= What to work on =
a. Revise the 49ers article starting with "This is a team" and going on through "old-school football fans.", putting "ground game" in place of "run game".
b. For each statement below, say yes or no according to the 49ers article and quote the words that decide it. (i) The 49ers lost to the Jets. (ii) The 49ers won three of their first four games. (iii) The 49ers have shown they are clearly above every other NFL contender.

= Exercise passage =
The 49ers have started off the season clicking on almost every cylinder. An early-season hiccup in Minnesota has largely been voided after a punishing victory over the Jets in the Meadowlands in Week 4. The 49ers have looked extremely solid in most every aspect of the game in their three wins and looked alarmingly normal in every facet in their lone loss.
This is a team that is going to win games with the same basic formula that got them to within a botched punt return of the Super Bowl: set the tempo early with the run game, get an early lead and use their stifling defense and grinding running style to slowly choke the opponent to death.
When the 49ers can establish this motif early in the game and force teams into their style of play, it often looks pretty. Physical, relentless, punishing and pretty to watch for old-school football fans.
But the 49ers can look bad at times, like any other team, and this team certainly has not established itself as being head and shoulders above all other contenders in the NFL yet.
So let's examine the good, the bad and the ugly from the season so far. The 49ers have displayed varying amounts of each after their first four games.

= Data section =
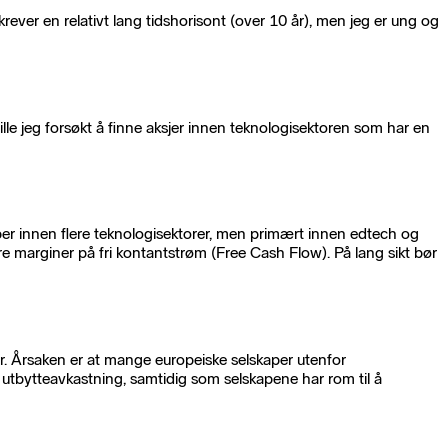
 krever en relativt lang tidshorisont (over 10 år), men jeg er ung og
lle jeg forsøkt å finne aksjer innen teknologisektoren som har en
per innen flere teknologisektorer, men primært innen edtech og
e marginer på fri kontantstrøm (Free Cash Flow). På lang sikt bør
r. Årsaken er at mange europeiske selskaper utenfor
god utbytteavkastning, samtidig som selskapene har rom til å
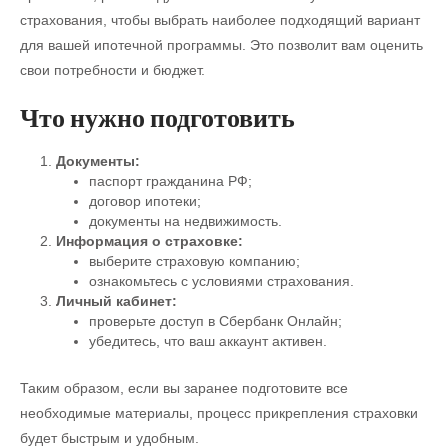
страхования, чтобы выбрать наиболее подходящий вариант
для вашей ипотечной программы. Это позволит вам оценить
свои потребности и бюджет.
Что нужно подготовить
Документы:
паспорт гражданина РФ;
договор ипотеки;
документы на недвижимость.
Информация о страховке:
выберите страховую компанию;
ознакомьтесь с условиями страхования.
Личный кабинет:
проверьте доступ в Сбербанк Онлайн;
убедитесь, что ваш аккаунт активен.
Таким образом, если вы заранее подготовите все
необходимые материалы, процесс прикрепления страховки
будет быстрым и удобным.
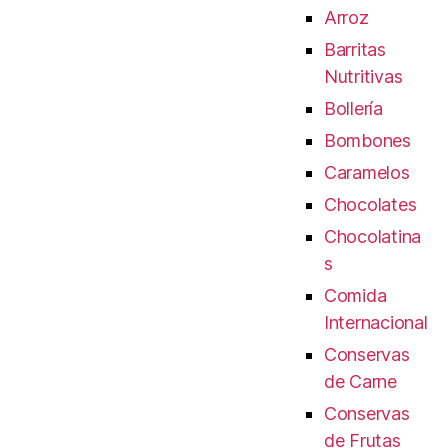
Arroz
Barritas
Nutritivas
Bollería
Bombones
Caramelos
Chocolates
Chocolatina
s
Comida
Internacional
Conservas
de Carne
Conservas
de Frutas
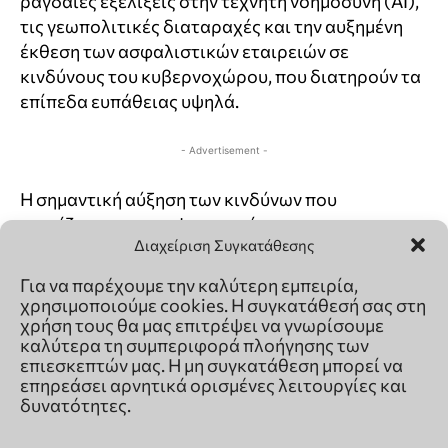
Διαχείριση Συγκατάθεσης
Για να παρέχουμε την καλύτερη εμπειρία,
χρησιμοποιούμε cookies. Η συγκατάθεσή σας στη
χρήση τους θα μας επιτρέψει να γνωρίσουμε
καλύτερα τη συμπεριφορά πλοήγησης των
επιεσκεπτών μας. Η μη συγκατάθεση μπορεί να
επηρεάσει αρνητικά ορισμένες λειτουργίες και
δυνατότητες.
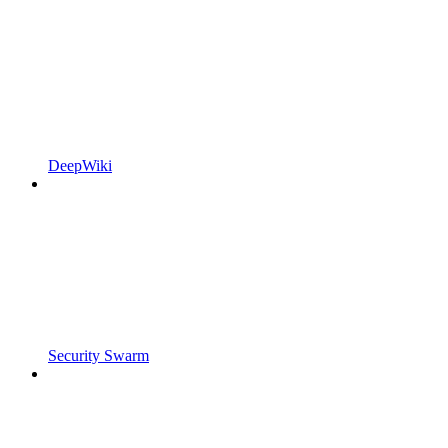
DeepWiki
Security Swarm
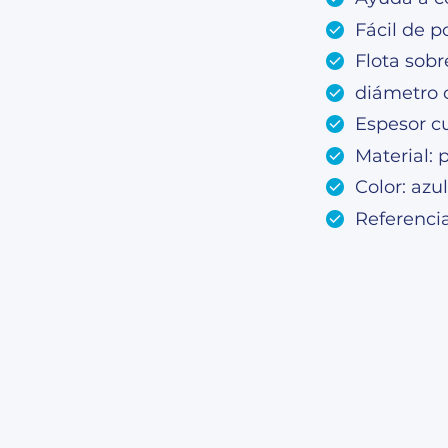
Fácil de 
Flota sobr
diámetro 
Espesor cu
Material: 
Color: azul
Referenci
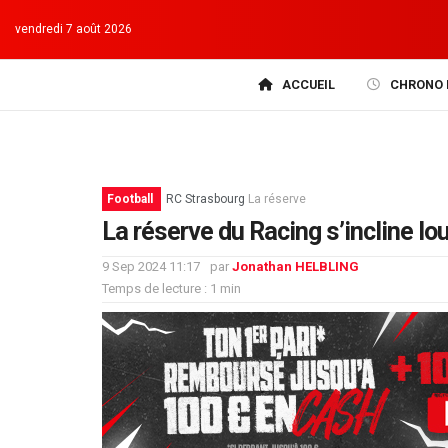
vendredi 7 août 2026
ACCUEIL
CHRONO 
Football
RC Strasbourg
La réserve
La réserve du Racing s’incline l
9 Sep 2024 11:17
par
Jonathan HELBLING
Temps de lecture : 1 min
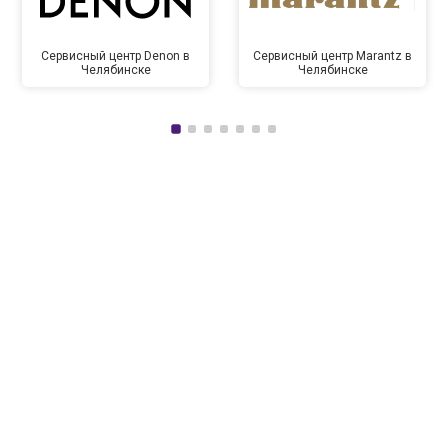
Сервисный центр Denon в
Сервисный центр Marantz в
Челябинске
Челябинске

= Exercise answers =
a.
This is a team that is going to win games with the same basic formula that got them to within a botched punt return of the Super Bowl: set the tempo early with the ground game, get an early lead and use their stifling defense and grinding running style to slowly choke the opponent to death.
When the 49ers can establish this motif early in the game and force teams into their style of play, it often looks pretty. Physical, relentless, punishing and pretty to watch for old-school football fans.

b.
(i) No: "a punishing victory over the Jets in the Meadowlands in Week 4"
(ii) Yes: "in their three wins and looked alarmingly normal in every facet in their lone loss"
(iii) No: "this team certainly has not established itself as being head and shoulders above all other contenders in the NFL yet"